"It was ten years, two months and three days ago," Bill Walton says of the ankle-fusion surgery that sentenced him, at age 37, to spend the rest of his life sitting down, "and I was devastated."
He went under the knife on the Ides of March, 1990. "My body doesn't work anymore," Walton was saying last Thursday, while seated at home in La Jolla, Calif. "I can't do the things I always loved. I can't play sports, I can't backpack, I can't body surf. I can't stand for very long, or move around. I had played basketball my whole life and had no idea what I would do next. I really thought it was all over."
What Walton did next should be spoken of in sermons. He became a kind of Lazarus in reverse. He stopped walking, sat down and discovered—to his astonishment—that happiness makes house calls. Life delivers. The 6'11" former center, now sedentary, would hereafter be asked, "How's the weather down there?" Answer: Beautiful.
He bought a piano and learned to play it. The world's best-known Deadhead devoted himself to the kind of music that his father, Ted, had always filled the house with. "He's the most unathletic man I've ever seen," Walton says. "To this day, I've never shot a single basket with him. But he sings in the church choir, loves art and loves classical music." Now, oddly enough, so does Walton.
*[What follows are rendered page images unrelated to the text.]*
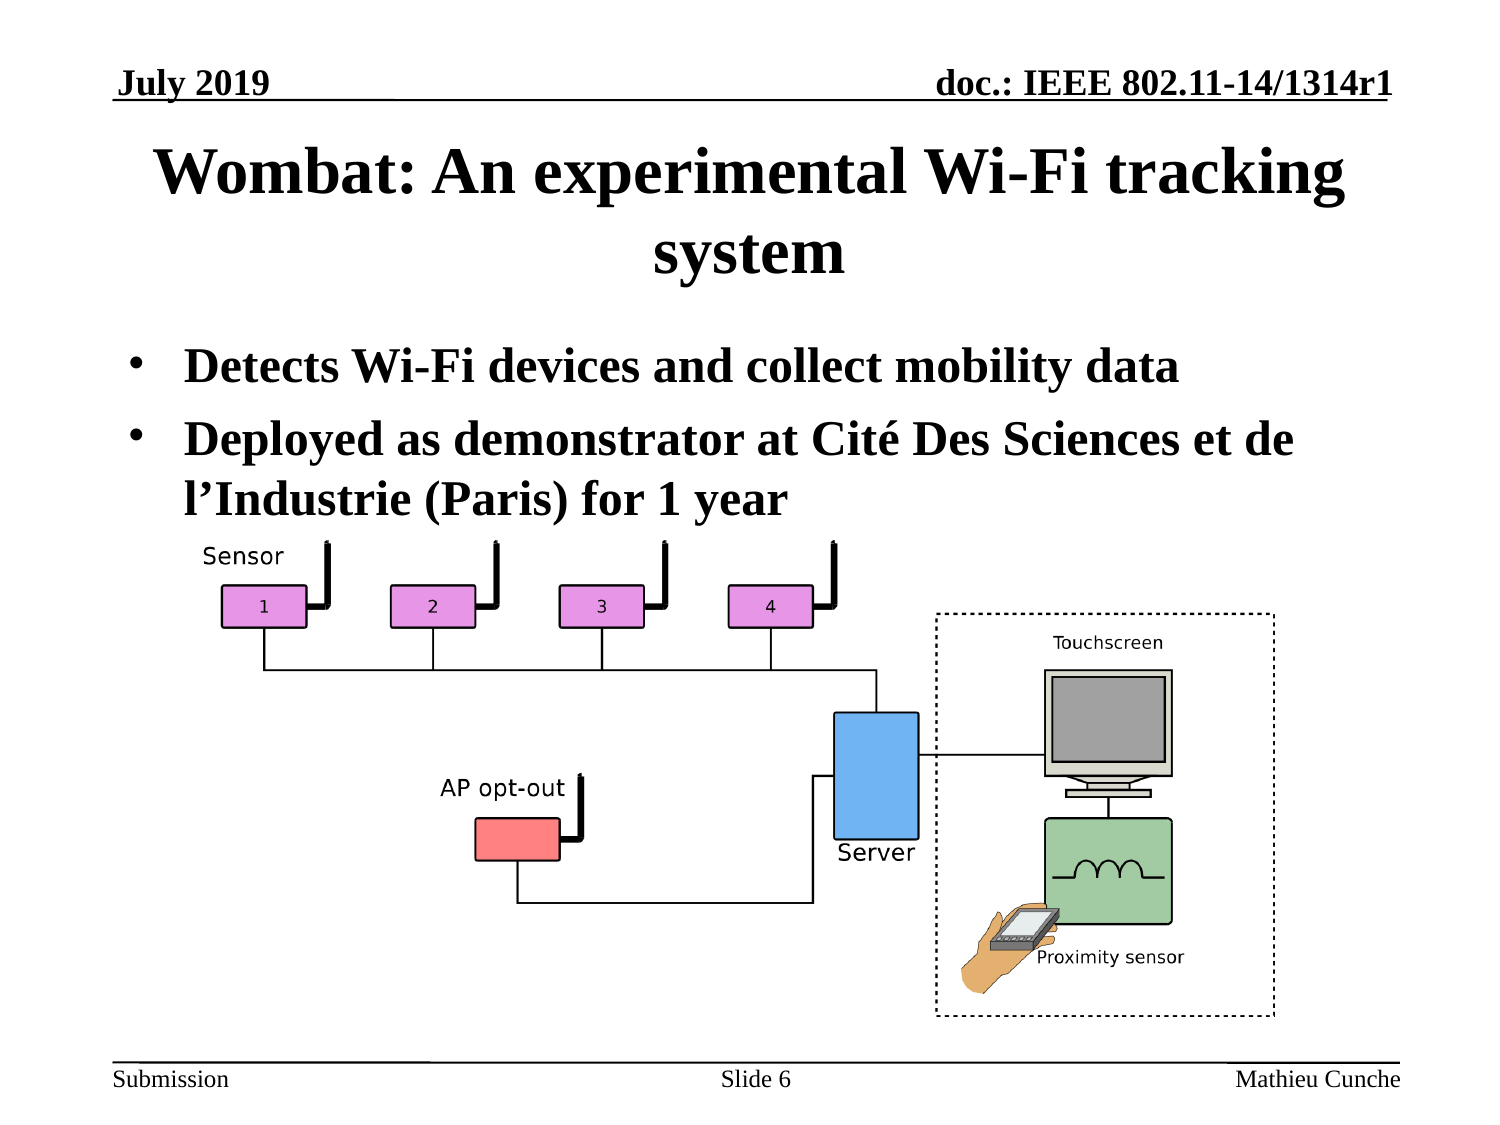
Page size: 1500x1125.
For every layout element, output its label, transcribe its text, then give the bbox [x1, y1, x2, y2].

text_box Slide <number> [712, 1062, 800, 1122]
text_box Mathieu Cunche [1031, 1062, 1402, 1092]
text_box July 2019 [117, 58, 507, 104]
text_box Wombat: An experimental Wi-Fi tracking system [112, 112, 1388, 303]
text_box Detects Wi-Fi devices and collect mobility data Deployed as demonstrator at Cité Des Sciences et de l’Industrie (Paris) for 1 year [112, 324, 1388, 1000]
picture [202, 539, 1276, 1017]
He began to read voraciously—the legacy of his librarian mother, Gloria. "My parents gave me the perfect life," Walton now realizes, "opportunities to stimulate my mind." So he turned to "the greatest invention ever"—the Internet—and a new sort of surfing. He began to garden obsessively. He got to know his four children, Adam, 24, Nathan, 22, Luke, 20, and Christopher, 18. Then a real miracle happened: This former stutterer was asked to become—of all things—a broadcaster of basketball games. "English is my fourth language," marvels Walton, "after Stumbling, Stammering and Bumbling."
He now does a total of 55 pro and college games a year for NBC and Fox. He does another 55 Clippers games in Los Angeles. He can sit all day on airplanes and at courtside. "I would do a game every day if they'd let me," says Walton, whose broadcast style is bombastic, provocative, mischievous. "My life is a game. And a joy."
That joy springs largely from his former coach at UCLA, John Wooden, "an incredibly positive guy, 89 years old, with no cynicism, no bitterness, no jealousy, no anger," says Walton. "Just a man at peace with himself and the world. He always told us: 'A life not lived for others is not a life.' "
Walton's favorite on-air descriptives—as viewers of the NBA playoffs know—are terrible, horrendous and miserable, all of which he applies to his own abilities. ("I failed myself miserably," he says of not coming down hard enough on 76ers goon Matt Geiger in the Philadelphia-Indiana series.) Wooden is his second-strongest critic. "Bill," the Wizard has told him, "I don't ever want to hear another word about overachievers! There's no such thing—we're all underachievers!" And: "Bill, no one can 'give 110%!' Don't you know anything about mathematics?"
Walton lives for these little homilies. "My house is a shrine to UCLA and Coach Wooden," he says. "I have a few Grateful Dead memorabilia pieces, and Neil Young and John Lennon and Bob Dylan. But mostly I have pictures of Coach Wooden. He's leering at me from every angle—in some of the pictures, he has a look of approval. But in some of the pictures, he has that look he gave me when he bailed me out of jail over [my protesting] the Vietnam War."
"Coach has a quotation for everything," says Walton. "We used to laugh at them in practice. We thought they were just ludicrous. Later, you realize they apply to everything." As he speaks, Walton is sitting at his desk, and on that desk is one of those quotations: IT'S WHAT YOU LEARN AFTER YOU KNOW IT ALL THAT COUNTS.